### [Study questions]
A. Rewrite the part of the article on fuel-saving car technologies starting with "Volkswagen’s range of" and going on through "on the act.", replacing "urea" with "AdBlue".
B. According to the article on Hyundai's Blue Drive range, how many grams of CO2 per kilometer will the i20 blue emit?

(Selected extract Opens)

Volkswagen’s range of BlueMotion cars are their flagship “Look at us! We’re bluegreen!” vehicles. They employ techniques like a remapped engine, longer gear ratios and better aerodynamics to wring the last bit of mpg out of an ICU. The Blue Oval of Ford has the EcoBoost systems which are engines with a turbocharger or direct injection. That’s said to give power and torque on par with larger engine sizes, resulting in better fuel consumption and lower emissions. Daimler has its Bluetec, a slightly disgusting technology that requires overpriced urea to be added to your Benz – urea, as the name indicates, originally was a by-product of urine. (Now why didn’t the hyperkilometering AutoBild think of THAT?) Anyway, Hyundai wants in on the act.
Car Pages reports that Hyundai has four new vehicles in, what they call, the “Blue Drive” range. The vehicles adopting this will be the Hyundai i10 blue, the i20 blue, the i30 blue and the ix35 (you guessed it) blue. In addition to Volkswagen’s better aerodynamics, gear optimization, and rolling resistance tires schtick, Hyundai will also employ technologies like Stop and Go systems and a more efficient alternator to maximize the amount of energy generated during braking. They even resurrected the old spec racer’s trick of disconnecting the alternator when not needed. Gains you 2 to 5 hp right there. The engine will use a low friction oil to reduce wear and tear. What’s also unusual is that Hyundai won’t just be using diesel engines for their blue range: a small 1.0l petrol engine will also be available, increasing the chance that these blue cars will go to the land of red, white and …
The end result of all of this work by Hyundai engineers is to meet the EU mandate of lower CO2 emissions. The i10 (about the size of a Toyota Aygo or Ford KA) will emit 99gm/km, which will make it exempt from car tax in the UK. Curiously, the i20 blue (the size of a Ford Fiesta or Honda Jazz) will emit less than the i10 blue at 98gm/km. The i30 blue (the size of a Toyota Corolla or Ford Focus) will emit 98gm/km for the hatchback and 99gm/km for the estate version. The most impressive of them all will be the ix35 (which is a C-segment SUV model) which will produce 135gm/km, better than some C-segment hatchbacks.

(Selected extract Closes)
(Data Opens)

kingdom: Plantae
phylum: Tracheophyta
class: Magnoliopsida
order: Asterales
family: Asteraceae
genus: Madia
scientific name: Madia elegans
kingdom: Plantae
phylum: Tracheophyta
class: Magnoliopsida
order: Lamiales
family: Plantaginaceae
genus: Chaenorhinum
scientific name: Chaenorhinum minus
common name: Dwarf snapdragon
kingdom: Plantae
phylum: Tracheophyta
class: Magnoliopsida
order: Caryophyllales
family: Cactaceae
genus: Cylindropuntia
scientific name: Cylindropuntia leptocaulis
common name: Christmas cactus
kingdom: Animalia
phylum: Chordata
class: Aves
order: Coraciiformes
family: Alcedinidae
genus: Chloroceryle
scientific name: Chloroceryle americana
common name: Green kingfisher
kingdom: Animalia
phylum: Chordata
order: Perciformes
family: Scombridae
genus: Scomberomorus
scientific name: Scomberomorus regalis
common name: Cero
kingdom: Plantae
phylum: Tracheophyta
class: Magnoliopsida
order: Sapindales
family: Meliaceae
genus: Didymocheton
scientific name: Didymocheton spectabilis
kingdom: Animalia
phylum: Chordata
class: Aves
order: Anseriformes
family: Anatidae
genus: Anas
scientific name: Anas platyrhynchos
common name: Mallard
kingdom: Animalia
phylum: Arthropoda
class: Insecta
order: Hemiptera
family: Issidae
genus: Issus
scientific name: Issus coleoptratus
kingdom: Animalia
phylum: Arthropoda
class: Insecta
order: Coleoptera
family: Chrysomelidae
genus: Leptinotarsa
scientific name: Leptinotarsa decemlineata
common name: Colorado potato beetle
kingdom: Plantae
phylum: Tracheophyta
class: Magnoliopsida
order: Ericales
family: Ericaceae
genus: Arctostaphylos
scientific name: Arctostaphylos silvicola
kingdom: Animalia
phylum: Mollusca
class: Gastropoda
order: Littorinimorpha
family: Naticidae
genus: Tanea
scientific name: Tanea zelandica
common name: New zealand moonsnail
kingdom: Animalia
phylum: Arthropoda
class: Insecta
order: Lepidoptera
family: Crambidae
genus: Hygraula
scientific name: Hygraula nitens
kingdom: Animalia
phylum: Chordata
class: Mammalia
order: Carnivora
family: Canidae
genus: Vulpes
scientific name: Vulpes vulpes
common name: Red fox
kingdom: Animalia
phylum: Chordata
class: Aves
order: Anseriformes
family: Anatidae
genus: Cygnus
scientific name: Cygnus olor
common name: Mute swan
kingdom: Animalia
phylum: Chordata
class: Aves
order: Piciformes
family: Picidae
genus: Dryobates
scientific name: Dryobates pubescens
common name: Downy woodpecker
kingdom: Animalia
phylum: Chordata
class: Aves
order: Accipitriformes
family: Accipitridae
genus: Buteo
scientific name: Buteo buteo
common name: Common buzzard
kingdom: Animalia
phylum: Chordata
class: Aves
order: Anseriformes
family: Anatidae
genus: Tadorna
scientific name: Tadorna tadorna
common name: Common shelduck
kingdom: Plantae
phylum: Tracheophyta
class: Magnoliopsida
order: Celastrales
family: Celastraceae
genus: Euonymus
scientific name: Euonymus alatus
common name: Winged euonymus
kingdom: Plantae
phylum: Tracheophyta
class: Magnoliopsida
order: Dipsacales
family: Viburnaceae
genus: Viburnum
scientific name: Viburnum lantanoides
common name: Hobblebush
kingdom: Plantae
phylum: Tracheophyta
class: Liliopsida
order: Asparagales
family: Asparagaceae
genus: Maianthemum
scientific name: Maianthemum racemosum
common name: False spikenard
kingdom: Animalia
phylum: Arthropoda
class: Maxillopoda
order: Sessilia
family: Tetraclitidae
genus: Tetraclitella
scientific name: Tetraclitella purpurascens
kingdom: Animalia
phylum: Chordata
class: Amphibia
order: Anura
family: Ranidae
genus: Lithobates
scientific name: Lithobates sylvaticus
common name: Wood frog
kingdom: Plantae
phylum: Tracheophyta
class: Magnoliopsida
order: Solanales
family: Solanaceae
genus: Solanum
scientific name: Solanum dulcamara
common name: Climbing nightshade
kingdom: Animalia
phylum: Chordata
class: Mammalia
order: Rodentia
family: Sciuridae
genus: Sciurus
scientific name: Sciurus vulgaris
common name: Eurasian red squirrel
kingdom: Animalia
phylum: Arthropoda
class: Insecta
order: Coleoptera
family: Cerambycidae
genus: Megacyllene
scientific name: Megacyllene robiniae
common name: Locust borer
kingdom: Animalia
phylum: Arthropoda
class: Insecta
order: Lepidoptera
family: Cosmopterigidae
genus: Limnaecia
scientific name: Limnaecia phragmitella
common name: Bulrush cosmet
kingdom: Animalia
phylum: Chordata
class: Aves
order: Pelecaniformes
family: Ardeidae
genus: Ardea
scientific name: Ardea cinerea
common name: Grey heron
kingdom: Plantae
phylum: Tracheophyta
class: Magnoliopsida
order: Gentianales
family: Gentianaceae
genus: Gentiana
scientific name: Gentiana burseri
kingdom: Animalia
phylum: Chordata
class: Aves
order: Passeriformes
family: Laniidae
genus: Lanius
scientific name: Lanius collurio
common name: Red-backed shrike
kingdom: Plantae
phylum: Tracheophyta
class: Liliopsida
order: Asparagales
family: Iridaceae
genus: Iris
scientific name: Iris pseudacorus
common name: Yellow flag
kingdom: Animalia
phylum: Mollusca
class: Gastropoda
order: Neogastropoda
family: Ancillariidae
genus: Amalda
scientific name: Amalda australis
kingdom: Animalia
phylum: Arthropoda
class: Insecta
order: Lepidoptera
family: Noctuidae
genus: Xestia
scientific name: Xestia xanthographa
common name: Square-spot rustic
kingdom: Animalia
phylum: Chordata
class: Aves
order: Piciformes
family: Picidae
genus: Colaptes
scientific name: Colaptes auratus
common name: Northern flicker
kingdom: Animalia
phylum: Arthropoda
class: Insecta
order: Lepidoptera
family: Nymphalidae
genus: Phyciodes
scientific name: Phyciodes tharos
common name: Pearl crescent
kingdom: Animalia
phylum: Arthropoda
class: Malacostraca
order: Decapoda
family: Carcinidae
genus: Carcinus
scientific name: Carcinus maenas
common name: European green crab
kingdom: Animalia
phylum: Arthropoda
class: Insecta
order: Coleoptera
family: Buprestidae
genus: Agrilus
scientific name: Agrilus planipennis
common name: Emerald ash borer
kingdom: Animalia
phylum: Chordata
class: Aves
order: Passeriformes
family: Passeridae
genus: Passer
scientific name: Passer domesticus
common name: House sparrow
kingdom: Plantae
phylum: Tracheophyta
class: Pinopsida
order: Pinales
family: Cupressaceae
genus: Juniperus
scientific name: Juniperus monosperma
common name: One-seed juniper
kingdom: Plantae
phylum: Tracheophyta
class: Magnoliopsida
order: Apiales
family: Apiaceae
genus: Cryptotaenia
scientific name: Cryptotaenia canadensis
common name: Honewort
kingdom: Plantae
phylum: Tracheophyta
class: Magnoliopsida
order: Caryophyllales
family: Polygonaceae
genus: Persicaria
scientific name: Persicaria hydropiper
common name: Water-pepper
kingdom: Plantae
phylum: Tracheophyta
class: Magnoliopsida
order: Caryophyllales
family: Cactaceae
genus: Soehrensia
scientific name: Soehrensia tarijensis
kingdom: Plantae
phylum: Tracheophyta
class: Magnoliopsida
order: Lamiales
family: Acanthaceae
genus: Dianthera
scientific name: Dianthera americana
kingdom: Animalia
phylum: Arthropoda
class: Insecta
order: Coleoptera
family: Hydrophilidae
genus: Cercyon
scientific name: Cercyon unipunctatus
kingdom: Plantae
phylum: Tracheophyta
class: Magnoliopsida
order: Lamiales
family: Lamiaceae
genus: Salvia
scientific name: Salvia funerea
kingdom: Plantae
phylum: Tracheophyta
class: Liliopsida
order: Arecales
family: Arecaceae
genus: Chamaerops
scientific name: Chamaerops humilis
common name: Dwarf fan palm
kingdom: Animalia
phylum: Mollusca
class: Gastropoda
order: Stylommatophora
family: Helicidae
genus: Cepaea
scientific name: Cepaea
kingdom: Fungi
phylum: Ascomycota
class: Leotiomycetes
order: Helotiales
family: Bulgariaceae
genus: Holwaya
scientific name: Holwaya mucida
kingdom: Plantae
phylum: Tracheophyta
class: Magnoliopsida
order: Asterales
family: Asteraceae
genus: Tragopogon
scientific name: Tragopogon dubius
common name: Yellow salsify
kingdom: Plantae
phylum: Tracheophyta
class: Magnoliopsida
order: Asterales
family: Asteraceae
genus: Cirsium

(Data Closes)

### [Solution set]
A.
Volkswagen’s range of BlueMotion cars are their flagship “Look at us! We’re bluegreen!” vehicles. They employ techniques like a remapped engine, longer gear ratios and better aerodynamics to wring the last bit of mpg out of an ICU. The Blue Oval of Ford has the EcoBoost systems which are engines with a turbocharger or direct injection. That’s said to give power and torque on par with larger engine sizes, resulting in better fuel consumption and lower emissions. Daimler has its Bluetec, a slightly disgusting technology that requires overpriced AdBlue to be added to your Benz – AdBlue, as the name indicates, originally was a by-product of urine. (Now why didn’t the hyperkilometering AutoBild think of THAT?) Anyway, Hyundai wants in on the act.

B. 98gm/km